__What is asked__
Give the lines from the one containing "picture [132, 1055, 599, 1132]" through the one containing "picture [133, 677, 1107, 980]" again, replacing "home directory" with "home folder" and leaving everything else unchanged.

─── Input data ───

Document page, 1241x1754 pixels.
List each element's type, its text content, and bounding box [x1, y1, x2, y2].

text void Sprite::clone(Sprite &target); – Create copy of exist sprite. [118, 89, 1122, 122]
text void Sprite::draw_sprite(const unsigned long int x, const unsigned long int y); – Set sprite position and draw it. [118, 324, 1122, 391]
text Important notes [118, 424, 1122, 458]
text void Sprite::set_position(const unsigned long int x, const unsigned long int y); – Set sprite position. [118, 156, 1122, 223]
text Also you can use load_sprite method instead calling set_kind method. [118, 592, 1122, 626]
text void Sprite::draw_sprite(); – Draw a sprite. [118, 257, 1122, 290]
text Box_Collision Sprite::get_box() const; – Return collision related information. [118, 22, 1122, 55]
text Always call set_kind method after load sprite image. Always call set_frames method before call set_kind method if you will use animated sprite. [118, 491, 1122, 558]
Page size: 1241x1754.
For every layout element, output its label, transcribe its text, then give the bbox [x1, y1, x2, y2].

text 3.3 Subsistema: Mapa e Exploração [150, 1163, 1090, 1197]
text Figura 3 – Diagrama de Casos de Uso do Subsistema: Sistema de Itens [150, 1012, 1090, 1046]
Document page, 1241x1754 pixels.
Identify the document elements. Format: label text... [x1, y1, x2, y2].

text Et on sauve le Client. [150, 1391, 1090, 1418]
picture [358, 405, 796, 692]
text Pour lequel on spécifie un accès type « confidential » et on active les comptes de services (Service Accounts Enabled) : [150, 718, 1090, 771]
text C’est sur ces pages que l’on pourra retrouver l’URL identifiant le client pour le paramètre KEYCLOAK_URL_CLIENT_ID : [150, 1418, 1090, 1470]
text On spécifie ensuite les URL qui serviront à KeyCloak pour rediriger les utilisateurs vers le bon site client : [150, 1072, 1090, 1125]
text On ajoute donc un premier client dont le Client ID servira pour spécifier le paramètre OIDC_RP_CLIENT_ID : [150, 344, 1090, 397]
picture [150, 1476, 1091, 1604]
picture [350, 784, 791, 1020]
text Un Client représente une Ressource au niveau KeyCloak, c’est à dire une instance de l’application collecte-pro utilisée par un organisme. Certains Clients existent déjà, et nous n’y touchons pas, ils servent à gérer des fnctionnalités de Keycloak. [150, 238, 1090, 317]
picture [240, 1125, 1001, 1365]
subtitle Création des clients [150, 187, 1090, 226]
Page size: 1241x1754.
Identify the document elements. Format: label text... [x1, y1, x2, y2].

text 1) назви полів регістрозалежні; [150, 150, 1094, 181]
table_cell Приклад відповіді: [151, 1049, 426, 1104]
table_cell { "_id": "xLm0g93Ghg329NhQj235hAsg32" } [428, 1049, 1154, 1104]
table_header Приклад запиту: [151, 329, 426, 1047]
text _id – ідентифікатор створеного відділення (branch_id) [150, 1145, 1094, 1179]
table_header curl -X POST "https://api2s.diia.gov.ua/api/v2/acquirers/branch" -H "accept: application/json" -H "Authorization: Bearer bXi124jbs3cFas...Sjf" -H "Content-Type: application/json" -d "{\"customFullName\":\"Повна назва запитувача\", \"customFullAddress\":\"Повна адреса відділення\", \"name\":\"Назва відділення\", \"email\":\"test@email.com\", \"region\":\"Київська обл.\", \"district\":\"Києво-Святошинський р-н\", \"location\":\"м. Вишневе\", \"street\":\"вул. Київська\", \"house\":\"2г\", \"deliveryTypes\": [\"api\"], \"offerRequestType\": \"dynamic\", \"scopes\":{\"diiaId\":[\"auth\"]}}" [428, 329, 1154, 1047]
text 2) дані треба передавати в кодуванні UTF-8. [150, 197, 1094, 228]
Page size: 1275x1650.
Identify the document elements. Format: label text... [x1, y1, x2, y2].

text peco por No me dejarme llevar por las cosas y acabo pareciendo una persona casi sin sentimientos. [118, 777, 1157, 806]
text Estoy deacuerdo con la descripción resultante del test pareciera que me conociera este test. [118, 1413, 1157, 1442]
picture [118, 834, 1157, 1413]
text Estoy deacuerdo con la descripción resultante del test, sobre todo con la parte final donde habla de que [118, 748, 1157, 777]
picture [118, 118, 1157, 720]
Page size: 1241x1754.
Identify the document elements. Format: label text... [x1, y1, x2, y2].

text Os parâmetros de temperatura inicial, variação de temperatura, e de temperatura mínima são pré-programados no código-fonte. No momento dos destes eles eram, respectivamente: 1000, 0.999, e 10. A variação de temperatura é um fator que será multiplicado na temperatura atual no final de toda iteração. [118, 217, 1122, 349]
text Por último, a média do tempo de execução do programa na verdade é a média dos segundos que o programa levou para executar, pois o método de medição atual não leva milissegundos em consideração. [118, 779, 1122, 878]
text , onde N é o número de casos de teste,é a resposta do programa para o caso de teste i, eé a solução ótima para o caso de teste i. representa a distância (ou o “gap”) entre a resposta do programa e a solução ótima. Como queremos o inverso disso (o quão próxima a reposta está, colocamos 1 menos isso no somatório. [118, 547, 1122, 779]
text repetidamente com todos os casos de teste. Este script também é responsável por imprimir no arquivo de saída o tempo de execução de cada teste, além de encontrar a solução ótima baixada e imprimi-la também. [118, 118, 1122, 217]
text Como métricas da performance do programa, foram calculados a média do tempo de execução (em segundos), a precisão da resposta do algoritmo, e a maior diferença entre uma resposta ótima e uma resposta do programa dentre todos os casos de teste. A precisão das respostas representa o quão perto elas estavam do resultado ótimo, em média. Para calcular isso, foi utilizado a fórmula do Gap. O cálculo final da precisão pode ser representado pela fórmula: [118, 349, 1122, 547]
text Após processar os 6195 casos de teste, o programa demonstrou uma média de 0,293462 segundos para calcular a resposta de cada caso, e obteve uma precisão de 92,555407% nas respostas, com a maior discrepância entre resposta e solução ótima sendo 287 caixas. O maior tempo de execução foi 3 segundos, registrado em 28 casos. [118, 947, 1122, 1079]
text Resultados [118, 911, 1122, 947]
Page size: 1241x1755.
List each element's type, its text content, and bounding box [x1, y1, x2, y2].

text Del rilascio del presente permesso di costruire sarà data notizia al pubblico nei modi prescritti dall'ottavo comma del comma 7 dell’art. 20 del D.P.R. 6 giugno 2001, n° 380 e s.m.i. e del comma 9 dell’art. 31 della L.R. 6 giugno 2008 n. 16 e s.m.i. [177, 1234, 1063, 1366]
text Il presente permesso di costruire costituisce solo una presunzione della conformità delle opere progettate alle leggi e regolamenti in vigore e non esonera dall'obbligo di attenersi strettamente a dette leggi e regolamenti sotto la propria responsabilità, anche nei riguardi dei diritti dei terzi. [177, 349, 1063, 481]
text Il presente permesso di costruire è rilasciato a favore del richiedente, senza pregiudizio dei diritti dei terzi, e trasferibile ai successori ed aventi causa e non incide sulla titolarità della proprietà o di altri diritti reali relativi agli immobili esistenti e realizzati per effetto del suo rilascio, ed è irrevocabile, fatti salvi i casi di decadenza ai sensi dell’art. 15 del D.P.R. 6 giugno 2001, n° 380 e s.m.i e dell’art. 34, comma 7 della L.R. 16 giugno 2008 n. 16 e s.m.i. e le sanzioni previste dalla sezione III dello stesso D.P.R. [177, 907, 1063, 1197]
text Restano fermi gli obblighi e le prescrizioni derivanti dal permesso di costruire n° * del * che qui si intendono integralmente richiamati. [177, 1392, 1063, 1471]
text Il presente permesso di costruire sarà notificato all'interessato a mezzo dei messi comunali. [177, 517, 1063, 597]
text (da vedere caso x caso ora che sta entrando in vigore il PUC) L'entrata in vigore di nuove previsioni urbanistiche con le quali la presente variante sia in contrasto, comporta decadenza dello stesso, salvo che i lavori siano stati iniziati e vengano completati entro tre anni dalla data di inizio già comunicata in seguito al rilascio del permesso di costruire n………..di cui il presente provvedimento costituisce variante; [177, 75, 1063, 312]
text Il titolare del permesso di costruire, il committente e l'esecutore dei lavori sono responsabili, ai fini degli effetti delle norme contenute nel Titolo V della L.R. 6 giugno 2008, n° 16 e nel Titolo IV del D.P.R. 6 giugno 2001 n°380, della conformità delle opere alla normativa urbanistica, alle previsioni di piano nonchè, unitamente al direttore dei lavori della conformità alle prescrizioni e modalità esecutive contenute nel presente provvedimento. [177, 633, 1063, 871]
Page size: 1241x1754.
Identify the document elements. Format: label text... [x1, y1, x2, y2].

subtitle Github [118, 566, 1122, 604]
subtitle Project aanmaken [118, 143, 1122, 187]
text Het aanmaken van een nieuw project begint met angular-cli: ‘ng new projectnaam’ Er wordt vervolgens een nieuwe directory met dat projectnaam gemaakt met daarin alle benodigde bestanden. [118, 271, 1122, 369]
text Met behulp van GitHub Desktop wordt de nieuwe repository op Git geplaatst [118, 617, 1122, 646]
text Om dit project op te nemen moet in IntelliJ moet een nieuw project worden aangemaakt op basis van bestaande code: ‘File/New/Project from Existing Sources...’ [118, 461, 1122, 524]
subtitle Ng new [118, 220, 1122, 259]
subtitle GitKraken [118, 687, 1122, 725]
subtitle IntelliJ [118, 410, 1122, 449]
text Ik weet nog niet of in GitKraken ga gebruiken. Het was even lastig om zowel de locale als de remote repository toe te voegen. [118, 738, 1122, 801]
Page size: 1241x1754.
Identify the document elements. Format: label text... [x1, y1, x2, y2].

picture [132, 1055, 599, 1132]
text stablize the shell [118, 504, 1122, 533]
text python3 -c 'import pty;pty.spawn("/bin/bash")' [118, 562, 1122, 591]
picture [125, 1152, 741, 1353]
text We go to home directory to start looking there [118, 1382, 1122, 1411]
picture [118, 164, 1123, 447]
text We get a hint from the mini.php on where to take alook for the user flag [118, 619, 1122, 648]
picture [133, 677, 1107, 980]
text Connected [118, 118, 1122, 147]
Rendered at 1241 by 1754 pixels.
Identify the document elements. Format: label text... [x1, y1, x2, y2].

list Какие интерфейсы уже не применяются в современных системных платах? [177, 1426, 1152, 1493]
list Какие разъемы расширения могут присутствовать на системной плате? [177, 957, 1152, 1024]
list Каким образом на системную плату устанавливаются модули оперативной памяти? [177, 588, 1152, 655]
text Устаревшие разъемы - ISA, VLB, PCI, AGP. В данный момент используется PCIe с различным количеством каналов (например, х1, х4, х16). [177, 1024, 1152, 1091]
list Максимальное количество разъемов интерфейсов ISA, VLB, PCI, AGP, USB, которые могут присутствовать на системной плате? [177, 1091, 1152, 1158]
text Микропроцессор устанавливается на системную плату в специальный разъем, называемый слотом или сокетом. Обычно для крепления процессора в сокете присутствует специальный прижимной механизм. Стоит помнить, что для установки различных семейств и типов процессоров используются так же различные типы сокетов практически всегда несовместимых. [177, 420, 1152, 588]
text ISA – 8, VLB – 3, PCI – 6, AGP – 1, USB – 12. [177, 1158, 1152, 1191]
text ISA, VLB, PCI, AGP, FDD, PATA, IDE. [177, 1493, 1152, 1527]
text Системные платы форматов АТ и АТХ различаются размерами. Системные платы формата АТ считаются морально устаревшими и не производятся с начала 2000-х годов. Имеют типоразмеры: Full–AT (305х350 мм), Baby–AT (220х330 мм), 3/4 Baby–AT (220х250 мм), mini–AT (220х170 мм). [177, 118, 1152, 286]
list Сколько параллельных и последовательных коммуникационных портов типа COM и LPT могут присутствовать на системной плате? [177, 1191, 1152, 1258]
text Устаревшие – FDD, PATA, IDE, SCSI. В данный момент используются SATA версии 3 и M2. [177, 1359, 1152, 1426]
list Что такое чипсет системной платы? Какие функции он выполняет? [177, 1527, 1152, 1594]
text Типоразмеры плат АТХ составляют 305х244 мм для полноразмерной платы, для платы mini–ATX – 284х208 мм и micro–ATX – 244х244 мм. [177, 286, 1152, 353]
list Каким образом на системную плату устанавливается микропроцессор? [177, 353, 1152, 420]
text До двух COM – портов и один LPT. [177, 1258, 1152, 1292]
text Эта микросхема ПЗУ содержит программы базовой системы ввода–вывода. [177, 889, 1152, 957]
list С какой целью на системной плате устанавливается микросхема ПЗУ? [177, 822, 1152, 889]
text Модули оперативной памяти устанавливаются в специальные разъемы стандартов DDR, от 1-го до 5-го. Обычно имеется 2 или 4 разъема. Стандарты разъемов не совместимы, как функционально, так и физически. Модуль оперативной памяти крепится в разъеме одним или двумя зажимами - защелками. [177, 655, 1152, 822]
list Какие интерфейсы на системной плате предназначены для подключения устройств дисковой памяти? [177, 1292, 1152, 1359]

───

__Result of this exercise__
picture [132, 1055, 599, 1132]
text stablize the shell [118, 504, 1122, 533]
text python3 -c 'import pty;pty.spawn("/bin/bash")' [118, 562, 1122, 591]
picture [125, 1152, 741, 1353]
text We go to home folder to start looking there [118, 1382, 1122, 1411]
picture [118, 164, 1123, 447]
text We get a hint from the mini.php on where to take alook for the user flag [118, 619, 1122, 648]
picture [133, 677, 1107, 980]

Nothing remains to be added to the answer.